Vietato mangiare a Cagliari: prezzi esorbitanti, speculazione alle stelle e stipendi fermi

Basta andare in un qualunque supermercato, ma ormai anche nei discount, per rendersi conto di quanto ormai fare la spesa sia diventato proibitivo. La guerra è diventata l’alibi perfetto per piegare ancora le famiglie e i cittadini.

Se non fosse che con una guerra in corso il paragone è quanto meno indelicato, si potrebbe dire che andare a fare la spesa per le famiglie cagliaritane e sarde è un percorso di guerra. Come nel resto d’Italia ma in Sardegna un po’ di più, sempre.

Un po’ di più l’energia, un po’ di più la benzina, un po’ di più il cibo, un po’ di più tutto. Basta andare in un qualunque supermercato, ma ormai anche in un qualsiasi discount, per rendersi conto della dura realtà: non c’è articolo che non abbia subito un aumento, anche pesante. E, come il cibo, così l’abbigliamento, l’arredamento, le palestre o le piscine, i bar e i ristoranti, articoli di ogni genere.

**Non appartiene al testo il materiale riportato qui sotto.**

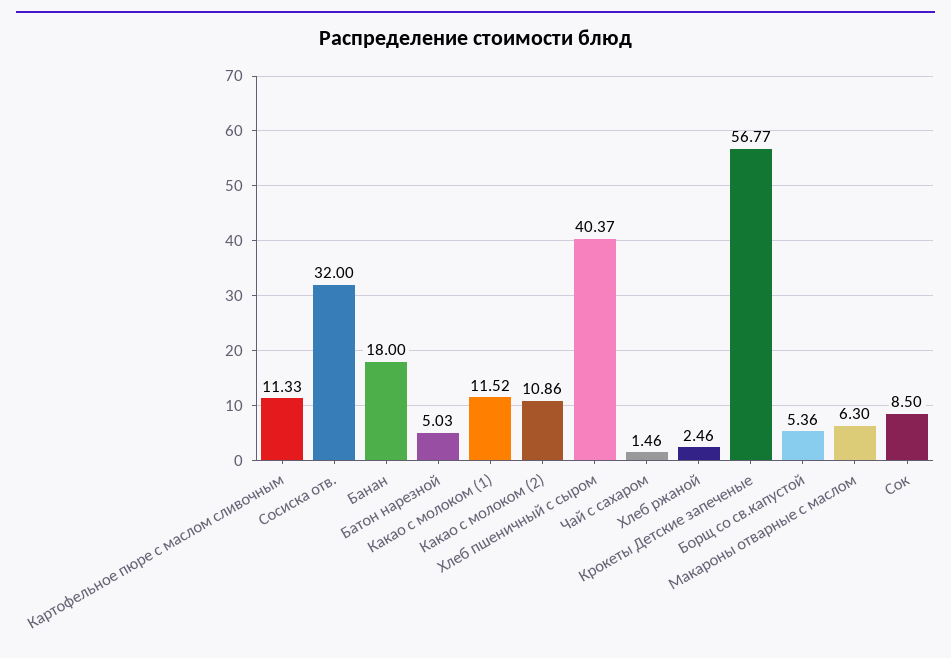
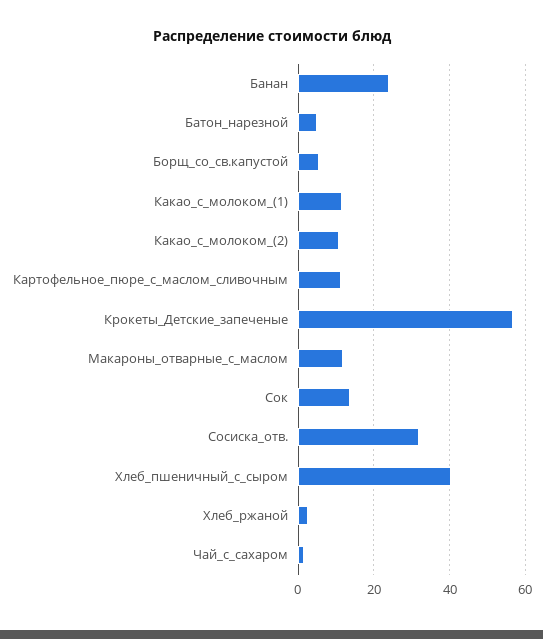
Банан: 18 -> 24
Макароны отварные с маслом: 6.3 -> 12
Сок: 8.5 -> 14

E’ chiaro che la guerra, quella vera che tiene in ostaggio il mondo occidentale, è diventata l’alibi perfetto per le spericolate manovre di speculazione che vedono come vittima sacrificale proprio le famiglie, che incassano lo stesso stipendio ma devono pagare cifre molto più alte per vivere.

Un meccanismo di speculazione che il ministro Cingolani aveva denunciato per la benzina, volata a prezzi mai raggiunti, tanto che le Procure di Roma e Cagliari avevano aperto un’inchiesta per capire cosa stesse succedendo e chi ne stesse approfittando.

Il governo, che sembra vivere in una dimensione parallela che nulla ha a che fare con la realtà della gente comune, dovrebbe trovare il modo di intervenire. Perché tocca alla politica trovare soluzioni, non solo parlarsi addosso. Ma è chiaro che non lo farà. Meglio alimentare il circuito malato del reddito di cittadinanza, beffa amara per i cittadini onesti, che si alzano ogni giorno e lavorano tutto il giorno. Anche, immeritatamente, per chi sta a casa a prendersi i soldi.